The closest the resort got was April 16, when the base reached 95 inches at the end of a three-day storm that deposited 34 inches of snow.

"I was out there saying, 'Come on, come on. Kick the lake [effect] in here. Just get another 5 inches and we'll make it,' " said Alta General Manager Onno Wieringa, referring to the Great Salt Lake's ability to inject moisture into passing storms, which stall out when they hit the high point of the Wasatch Range and dump their loads of snow in the top of Little Cottonwood Canyon.

But it didn't happen this year at the resort, which opened in 1939. Blue skies and warm temperatures returned for another week, shrinking the snowpack to 70 inches. The best a final-weekend storm could do Sunday was boost it back up to 80 inches.

"I don't know why 100 is so special, especially since you only ski on the top foot anyway," Wieringa said. "But we have an infatuation with big round numbers … and we can't find another year that we didn't get to a 100-inch base during the year."

Base levels, he noted, are not numbers that he and Alta weatherman Daniel "Howie" Howlett record. It's just something they track informally.

What they have monitored, almost religiously, since 1980 are snowfall totals. And the final number for this season — 324 inches — is as weak as anything Wieringa has seen in the past 35 years.

It might even be as wimpy as the notoriously bleak winter of 1976-77, but he can't make a direct comparison because snowfall record-keeping back then was "a little sketchy."

Wieringa has complete confidence in the numbers since the winter of 1979-80.

Those tabulations show that this winter Alta received 62 percent of its normal snowfall, which is 550 inches.
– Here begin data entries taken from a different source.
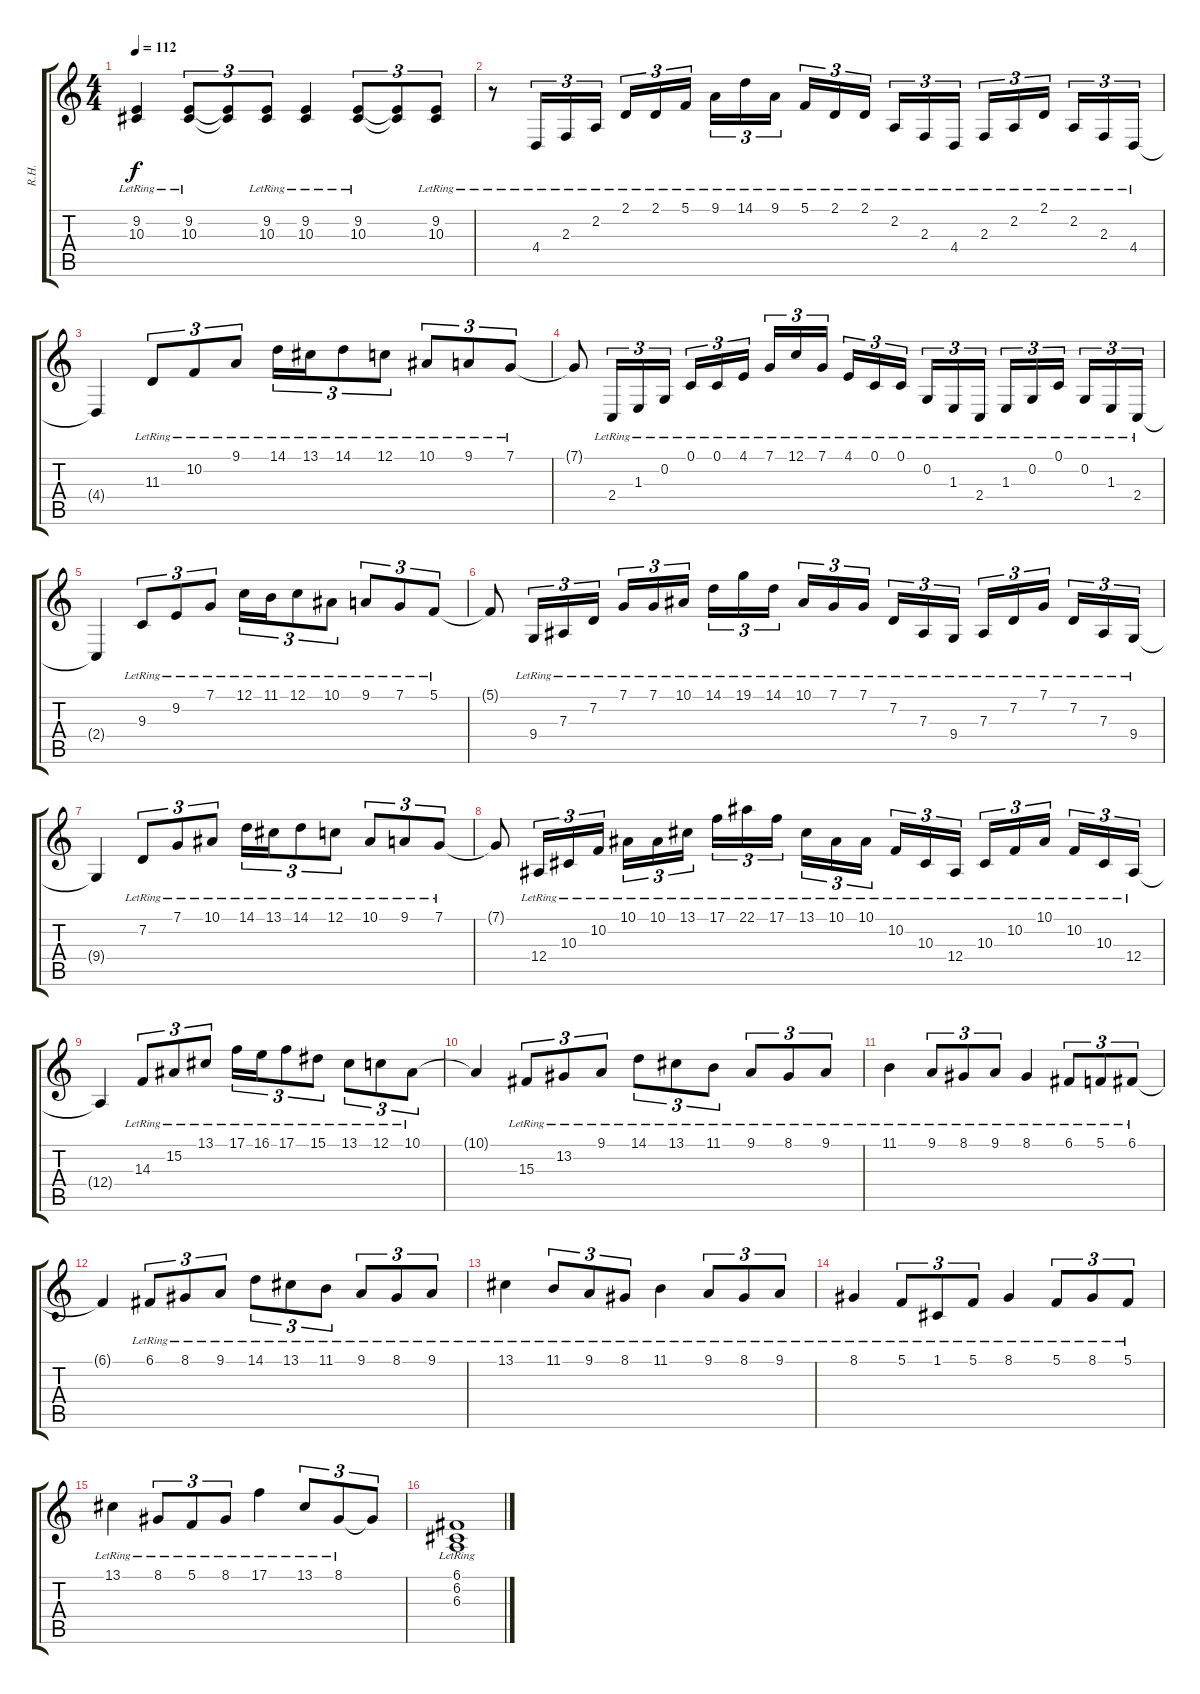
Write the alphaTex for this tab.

\track ("R.H." "R.H.") {instrument acousticgrandpiano}
\staff {score tabs}
\tuning (C4 G3 Eb3 Bb2 F2 C2) {hide}
\ts (4 4)
\tempo 112
\clef g2
\ks aminor
(9.2{lr} 10.3{lr}).4{dy f} (9.2{lr} 10.3{lr}).8{tu (3 2)} (9.2{t} 10.3{t}).8{tu (3 2)} (9.2{lr} 10.3{lr}).8{tu (3 2)} (9.2{lr} 10.3{lr}).4 (9.2{lr} 10.3{lr}).8{tu (3 2)} (9.2{t} 10.3{t}).8{tu (3 2)} (9.2{lr} 10.3{lr}).8{tu (3 2)} |
r.8 4.4{lr}.16{tu (3 2)} 2.3{lr}.16{tu (3 2)} 2.2{lr}.16{tu (3 2)} 2.1{lr}.16{tu (3 2)} 2.1{lr}.16{tu (3 2)} 5.1{lr}.16{tu (3 2) beam splitsecondary} 9.1{lr}.16{tu (3 2)} 14.1{lr}.16{tu (3 2)} 9.1{lr}.16{tu (3 2)} 5.1{lr}.16{tu (3 2)} 2.1{lr}.16{tu (3 2)} 2.1{lr}.16{tu (3 2) beam splitsecondary} 2.2{lr}.16{tu (3 2)} 2.3{lr}.16{tu (3 2)} 4.4{lr}.16{tu (3 2)} 2.3{lr}.16{tu (3 2)} 2.2{lr}.16{tu (3 2)} 2.1{lr}.16{tu (3 2) beam splitsecondary} 2.2{lr}.16{tu (3 2)} 2.3{lr}.16{tu (3 2)} 4.4{lr}.16{tu (3 2)} |
4.4{t}.4 11.3{lr}.8{tu (3 2)} 10.2{lr}.8{tu (3 2)} 9.1{lr}.8{tu (3 2)} 14.1{lr}.16{tu (3 2)} 13.1{lr}.16{tu (3 2)} 14.1{lr}.8{tu (3 2)} 12.1{lr}.8{tu (3 2)} 10.1{lr}.8{tu (3 2)} 9.1{lr}.8{tu (3 2)} 7.1{lr}.8{tu (3 2)} |
7.1{t}.8 2.4{lr}.16{tu (3 2)} 1.3{lr}.16{tu (3 2)} 0.2{lr}.16{tu (3 2)} 0.1{lr}.16{tu (3 2)} 0.1{lr}.16{tu (3 2)} 4.1{lr}.16{tu (3 2) beam splitsecondary} 7.1{lr}.16{tu (3 2)} 12.1{lr}.16{tu (3 2)} 7.1{lr}.16{tu (3 2)} 4.1{lr}.16{tu (3 2)} 0.1{lr}.16{tu (3 2)} 0.1{lr}.16{tu (3 2) beam splitsecondary} 0.2{lr}.16{tu (3 2)} 1.3{lr}.16{tu (3 2)} 2.4{lr}.16{tu (3 2)} 1.3{lr}.16{tu (3 2)} 0.2{lr}.16{tu (3 2)} 0.1{lr}.16{tu (3 2) beam splitsecondary} 0.2{lr}.16{tu (3 2)} 1.3{lr}.16{tu (3 2)} 2.4{lr}.16{tu (3 2)} |
2.4{t}.4 9.3{lr}.8{tu (3 2)} 9.2{lr}.8{tu (3 2)} 7.1{lr}.8{tu (3 2)} 12.1{lr}.16{tu (3 2)} 11.1{lr}.16{tu (3 2)} 12.1{lr}.8{tu (3 2)} 10.1{lr}.8{tu (3 2)} 9.1{lr}.8{tu (3 2)} 7.1{lr}.8{tu (3 2)} 5.1{lr}.8{tu (3 2)} |
5.1{t}.8 9.4{lr}.16{tu (3 2)} 7.3{lr}.16{tu (3 2)} 7.2{lr}.16{tu (3 2)} 7.1{lr}.16{tu (3 2)} 7.1{lr}.16{tu (3 2)} 10.1{lr}.16{tu (3 2) beam splitsecondary} 14.1{lr}.16{tu (3 2)} 19.1{lr}.16{tu (3 2)} 14.1{lr}.16{tu (3 2)} 10.1{lr}.16{tu (3 2)} 7.1{lr}.16{tu (3 2)} 7.1{lr}.16{tu (3 2) beam splitsecondary} 7.2{lr}.16{tu (3 2)} 7.3{lr}.16{tu (3 2)} 9.4{lr}.16{tu (3 2)} 7.3{lr}.16{tu (3 2)} 7.2{lr}.16{tu (3 2)} 7.1{lr}.16{tu (3 2) beam splitsecondary} 7.2{lr}.16{tu (3 2)} 7.3{lr}.16{tu (3 2)} 9.4{lr}.16{tu (3 2)} |
9.4{t}.4 7.2{lr}.8{tu (3 2)} 7.1{lr}.8{tu (3 2)} 10.1{lr}.8{tu (3 2)} 14.1{lr}.16{tu (3 2)} 13.1{lr}.16{tu (3 2)} 14.1{lr}.8{tu (3 2)} 12.1{lr}.8{tu (3 2)} 10.1{lr}.8{tu (3 2)} 9.1{lr}.8{tu (3 2)} 7.1{lr}.8{tu (3 2)} |
7.1{t}.8 12.4{lr}.16{tu (3 2)} 10.3{lr}.16{tu (3 2)} 10.2{lr}.16{tu (3 2)} 10.1{lr}.16{tu (3 2)} 10.1{lr}.16{tu (3 2)} 13.1{lr}.16{tu (3 2) beam splitsecondary} 17.1{lr}.16{tu (3 2)} 22.1{lr}.16{tu (3 2)} 17.1{lr}.16{tu (3 2)} 13.1{lr}.16{tu (3 2)} 10.1{lr}.16{tu (3 2)} 10.1{lr}.16{tu (3 2) beam splitsecondary} 10.2{lr}.16{tu (3 2)} 10.3{lr}.16{tu (3 2)} 12.4{lr}.16{tu (3 2)} 10.3{lr}.16{tu (3 2)} 10.2{lr}.16{tu (3 2)} 10.1{lr}.16{tu (3 2) beam splitsecondary} 10.2{lr}.16{tu (3 2)} 10.3{lr}.16{tu (3 2)} 12.4{lr}.16{tu (3 2)} |
12.4{t}.4 14.3{lr}.8{tu (3 2)} 15.2{lr}.8{tu (3 2)} 13.1{lr}.8{tu (3 2)} 17.1{lr}.16{tu (3 2)} 16.1{lr}.16{tu (3 2)} 17.1{lr}.8{tu (3 2)} 15.1{lr}.8{tu (3 2)} 13.1{lr}.8{tu (3 2)} 12.1{lr}.8{tu (3 2)} 10.1{lr}.8{tu (3 2)} |
10.1{t}.4 15.3{lr}.8{tu (3 2)} 13.2{lr}.8{tu (3 2)} 9.1{lr}.8{tu (3 2)} 14.1{lr}.8{tu (3 2)} 13.1{lr}.8{tu (3 2)} 11.1{lr}.8{tu (3 2)} 9.1{lr}.8{tu (3 2)} 8.1{lr}.8{tu (3 2)} 9.1{lr}.8{tu (3 2)} |
11.1{lr}.4 9.1{lr}.8{tu (3 2)} 8.1{lr}.8{tu (3 2)} 9.1{lr}.8{tu (3 2)} 8.1{lr}.4 6.1{lr}.8{tu (3 2)} 5.1{lr}.8{tu (3 2)} 6.1{lr}.8{tu (3 2)} |
6.1{t}.4 6.1{lr}.8{tu (3 2)} 8.1{lr}.8{tu (3 2)} 9.1{lr}.8{tu (3 2)} 14.1{lr}.8{tu (3 2)} 13.1{lr}.8{tu (3 2)} 11.1{lr}.8{tu (3 2)} 9.1{lr}.8{tu (3 2)} 8.1{lr}.8{tu (3 2)} 9.1{lr}.8{tu (3 2)} |
13.1{lr}.4 11.1{lr}.8{tu (3 2)} 9.1{lr}.8{tu (3 2)} 8.1{lr}.8{tu (3 2)} 11.1{lr}.4 9.1{lr}.8{tu (3 2)} 8.1{lr}.8{tu (3 2)} 9.1{lr}.8{tu (3 2)} |
8.1{lr}.4 5.1{lr}.8{tu (3 2)} 1.1{lr}.8{tu (3 2)} 5.1{lr}.8{tu (3 2)} 8.1{lr}.4 5.1{lr}.8{tu (3 2)} 8.1{lr}.8{tu (3 2)} 5.1{lr}.8{tu (3 2)} |
13.1{lr}.4 8.1{lr}.8{tu (3 2)} 5.1{lr}.8{tu (3 2)} 8.1{lr}.8{tu (3 2)} 17.1{lr}.4 13.1{lr}.8{tu (3 2)} 8.1{lr}.8{tu (3 2)} 8.1{t}.8{tu (3 2)} |
(6.1{lr} 6.2{lr} 6.3{lr}).1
The only winters that come close to being that stingy were back-to-backers — 354 inches in 1986-87 and 353 inches in 1987-88.
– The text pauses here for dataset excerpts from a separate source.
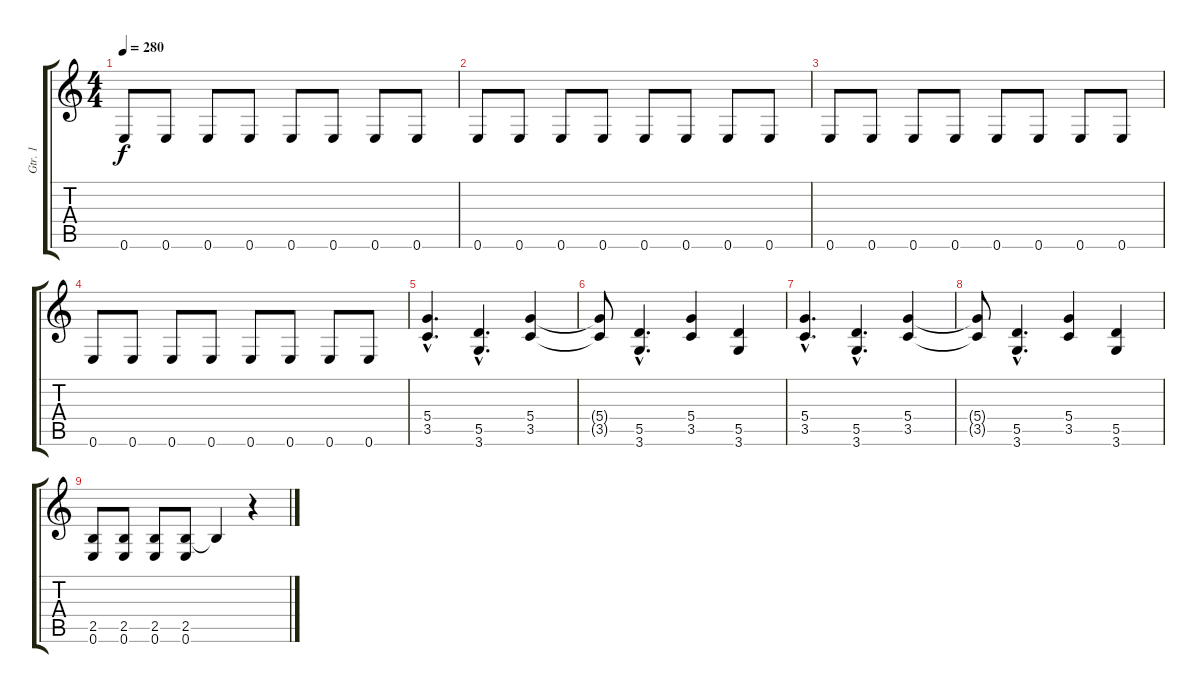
\track ("Gtr. 1" "Gtr. 1") {instrument distortionguitar}
\staff {score tabs}
\tuning (E4 B3 G3 D3 A2 E2) {hide}
\ts (4 4)
\tempo 280
\clef g2
\ks c
0.6.8{dy f} 0.6.8 0.6.8 0.6.8 0.6.8 0.6.8 0.6.8 0.6.8 |
0.6.8 0.6.8 0.6.8 0.6.8 0.6.8 0.6.8 0.6.8 0.6.8 |
0.6.8 0.6.8 0.6.8 0.6.8 0.6.8 0.6.8 0.6.8 0.6.8 |
0.6.8 0.6.8 0.6.8 0.6.8 0.6.8 0.6.8 0.6.8 0.6.8 |
(5.4{hac} 3.5{hac}).4{d} (5.5{hac} 3.6{hac}).4{d} (5.4 3.5).4 |
(5.4{t} 3.5{t}).8 (5.5{hac} 3.6{hac}).4{d} (5.4 3.5).4 (5.5 3.6).4 |
(5.4{hac} 3.5{hac}).4{d} (5.5{hac} 3.6{hac}).4{d} (5.4 3.5).4 |
(5.4{t} 3.5{t}).8 (5.5{hac} 3.6{hac}).4{d} (5.4 3.5).4 (5.5 3.6).4 |
(2.5 0.6).8 (2.5 0.6).8 (2.5 0.6).8 (2.5 0.6).8 2.5{t}.4 r.4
That dry spell was a reversal of fortunes, coming shortly after two of the resort's snowiest winters — 748 inches in 1981-82 and 708 inches in 1983-84. And there's always hope that the weather will exhibit another flip-flop soon, just like it has in turning dry for three years after the winter of 2010-11, when 724 inches of snow fell on Alta.

"The only thing constant is change," Wieringa said. "Next year will not be like this year, and no year will be like the year before."

Even if conditions were not up to par this winter, Alta always had enough natural and machine-made snow to satisfy die-hard Altaholics.

Ian Larson, a Salt Lake City resident who worked at Alta Lodge while taking a year off before going to medical school at George Washington University, got 106 days in.

"It skied really well, all things considered," he said. "The snow we got in early January held on for a long time, so I didn't notice it as poor conditions. I didn't feel like we were skiing on rocks. There was enough of a base — 70 to 80 inches — to cover the rocks so you could go off trail.

"I got to know the north side of Rustler [Ridge] better than I ever had before," Larson added, "and that's what I wanted to do."

Lifelong season-pass holder Lisa Louie had similar sentiments.

"The snow that came, the limited snow, was all really good. I don't think I had any bad days, and we skied some good powder days," she said, noting she amassed 82 days this season.

"It wasn't what we're used to, the great Alta snow, the greatest snow on Earth, but it was pretty good," Louie said. "I have no complaints."

Actually, she had one. "Sunday, when we left to drive down the canyon, it was snowing. And I thought to myself, 'Oh, really.' "

Twitter: @sltribmikeg —

Snowbird's still open

It's not like 2011, when Snowbird received a foot of powder on Memorial Day and had an 87-inch mid-mountain base on the Fourth of July. But the Little Cottonwood Canyon resort will remain open this year until May 17. Turns will be confined largely to the top of the mountain, with skiing and 'boarding off the Little Cloud and Mineral Basin lifts.